Saturday, October 13, 2007

Seven

I just saw the movie Seven with Karl and a couple other people. I would like to point out the fact that though most of the people who watched it did so because Karl decided to watch a movie, Karl left before it started and didn't come back. Ha. Ironical world.

Seven was pretty disturbing. I had never seen it before. Through a fog of disturbtion that hasn't quiet settled yet, I think I think it was a good movie. The killer pointed out that people treat horrible things as normal or innocent when they are apathetic and cease to care what's good and what's not. This plus the fact that the old cop had spent the whole film wondering whether he should give into the apathy of the general public and (apathetically) quite his work (this being the 'bad' option).

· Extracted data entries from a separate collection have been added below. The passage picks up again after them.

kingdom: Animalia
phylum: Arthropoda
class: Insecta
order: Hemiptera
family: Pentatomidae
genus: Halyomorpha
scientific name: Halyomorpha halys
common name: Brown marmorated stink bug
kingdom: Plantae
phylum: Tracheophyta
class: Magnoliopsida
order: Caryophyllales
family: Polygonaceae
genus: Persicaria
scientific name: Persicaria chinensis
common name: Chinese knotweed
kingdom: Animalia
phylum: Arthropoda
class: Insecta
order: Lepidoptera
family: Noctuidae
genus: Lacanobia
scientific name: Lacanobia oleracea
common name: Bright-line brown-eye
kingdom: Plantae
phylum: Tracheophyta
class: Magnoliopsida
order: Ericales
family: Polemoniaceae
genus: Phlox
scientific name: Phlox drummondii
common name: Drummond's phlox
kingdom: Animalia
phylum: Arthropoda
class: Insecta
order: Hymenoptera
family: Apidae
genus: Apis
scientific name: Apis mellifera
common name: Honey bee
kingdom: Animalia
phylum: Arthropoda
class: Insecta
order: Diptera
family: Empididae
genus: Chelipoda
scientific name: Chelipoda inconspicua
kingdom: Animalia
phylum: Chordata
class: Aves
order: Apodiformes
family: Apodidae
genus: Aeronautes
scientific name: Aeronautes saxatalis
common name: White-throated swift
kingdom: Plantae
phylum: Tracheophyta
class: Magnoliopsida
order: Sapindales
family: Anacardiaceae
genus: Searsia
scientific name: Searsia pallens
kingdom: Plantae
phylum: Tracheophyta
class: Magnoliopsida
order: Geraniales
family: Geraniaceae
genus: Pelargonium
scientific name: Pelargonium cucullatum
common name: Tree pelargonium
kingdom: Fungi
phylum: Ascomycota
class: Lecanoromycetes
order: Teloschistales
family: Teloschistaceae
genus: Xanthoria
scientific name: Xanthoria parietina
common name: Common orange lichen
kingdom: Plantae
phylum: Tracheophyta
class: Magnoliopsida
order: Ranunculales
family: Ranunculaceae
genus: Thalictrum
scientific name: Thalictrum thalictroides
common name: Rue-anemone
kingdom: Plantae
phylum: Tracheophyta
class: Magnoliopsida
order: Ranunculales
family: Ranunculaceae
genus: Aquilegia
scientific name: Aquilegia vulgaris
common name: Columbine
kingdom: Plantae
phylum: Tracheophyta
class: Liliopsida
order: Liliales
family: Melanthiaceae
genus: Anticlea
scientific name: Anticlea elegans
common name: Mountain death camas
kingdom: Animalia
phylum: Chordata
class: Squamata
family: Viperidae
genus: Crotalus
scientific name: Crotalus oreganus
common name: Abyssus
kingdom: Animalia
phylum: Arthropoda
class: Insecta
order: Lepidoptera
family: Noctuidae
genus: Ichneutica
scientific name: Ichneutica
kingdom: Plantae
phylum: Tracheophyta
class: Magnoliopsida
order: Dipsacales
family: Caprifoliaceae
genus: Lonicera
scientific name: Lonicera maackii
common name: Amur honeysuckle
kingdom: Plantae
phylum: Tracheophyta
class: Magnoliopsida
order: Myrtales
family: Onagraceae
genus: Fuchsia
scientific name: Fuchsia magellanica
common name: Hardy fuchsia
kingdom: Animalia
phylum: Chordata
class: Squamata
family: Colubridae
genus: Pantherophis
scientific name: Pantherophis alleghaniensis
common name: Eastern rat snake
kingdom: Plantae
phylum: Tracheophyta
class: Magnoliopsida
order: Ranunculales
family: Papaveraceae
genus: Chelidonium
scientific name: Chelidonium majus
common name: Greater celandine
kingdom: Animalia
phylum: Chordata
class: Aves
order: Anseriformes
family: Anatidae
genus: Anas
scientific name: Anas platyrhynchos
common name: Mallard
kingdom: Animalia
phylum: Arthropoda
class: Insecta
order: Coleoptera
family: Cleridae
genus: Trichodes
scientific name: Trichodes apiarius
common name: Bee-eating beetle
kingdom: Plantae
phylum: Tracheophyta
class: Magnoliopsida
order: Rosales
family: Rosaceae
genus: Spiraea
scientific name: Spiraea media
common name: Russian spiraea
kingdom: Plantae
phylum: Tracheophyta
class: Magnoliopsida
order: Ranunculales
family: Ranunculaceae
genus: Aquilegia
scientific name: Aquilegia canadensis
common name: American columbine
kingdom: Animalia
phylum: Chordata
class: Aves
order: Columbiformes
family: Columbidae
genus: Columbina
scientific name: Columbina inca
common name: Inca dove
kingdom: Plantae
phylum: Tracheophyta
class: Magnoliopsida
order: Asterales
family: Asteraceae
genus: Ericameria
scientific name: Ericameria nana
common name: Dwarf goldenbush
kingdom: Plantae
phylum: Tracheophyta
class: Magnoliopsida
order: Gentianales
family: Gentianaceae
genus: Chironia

It makes me think that the film makers were in some sense agreeing with the killer. And even agreeing with his method (disgusting murders aside); they did what he was trying to do. They made a shocking spectacle that, possible, would make you reassess your normal life.

The mind boggling twist is that the young cop, the only person other than the killer who is firmly against evil, turns out to be one of the sins as well. And in a way, this is true to life. No matter how good anyone tries to be, they are going to wind up committing vileness. It's the warp and woof of our natures.

The main thing that makes me dislike this movie is that it's world is limited to these select truths. The world is a twisted screwed up place, all people have sin, and apathy is wrong, all that I can agree with, but there's more to life than that. There is a way out of sin and out of the corruption we exhale that is more than burying your head in the sand.

I read the Brothers K this summer and got obsessed with it, so I'm going to throw a quote at the problem without explaining myself anymore.

"'You take too many sins upon yourself' mother used to weep. 'Dear mother, my joy, I am weeping from gladness not from grief; I want to be guilty before them, only I cannot explain it to you, for I do not even know how to love them. Let me be sinful before everyone, but so that everyone will forgive me, and that is paradise. Am I not in paradise now?'"

So maybe I think this isn't a good movie? hm. It could be applauded for getting the situation right, but it also implies that there is no solution, which I don't think is true. Which is worse? Telling an outright lie, or telling a misleading truth?

Good or bad, I know this is not a movie I would watch for fun. Or again, anytime soon.

2 comments:

Valerie said...

Hey, that's Zosima's brother speaking before he died, isn't it? Good book. Interesting movie. I'm glad I know who you are now, and I'm really glad you're blogging. I was just going to send you a message asking how you're doing. By the way, how is your job?

twig said...

I kind of made the blog during a technology inept quest to find yours, but it's fun to have. I am doing well- slowly relaxing into the idea that nothing horrible has to happen this year (though it always might).

The job is nice! I like it. The house is a LOT calmer this year. The other two RA's (Dee and Sam) and I are all rather competitive, so we have to mutually restrain ourselves from killing ourselves by going overboard. Its pretty funny, actually!

It did take a while to get used to not seeing you at the White House.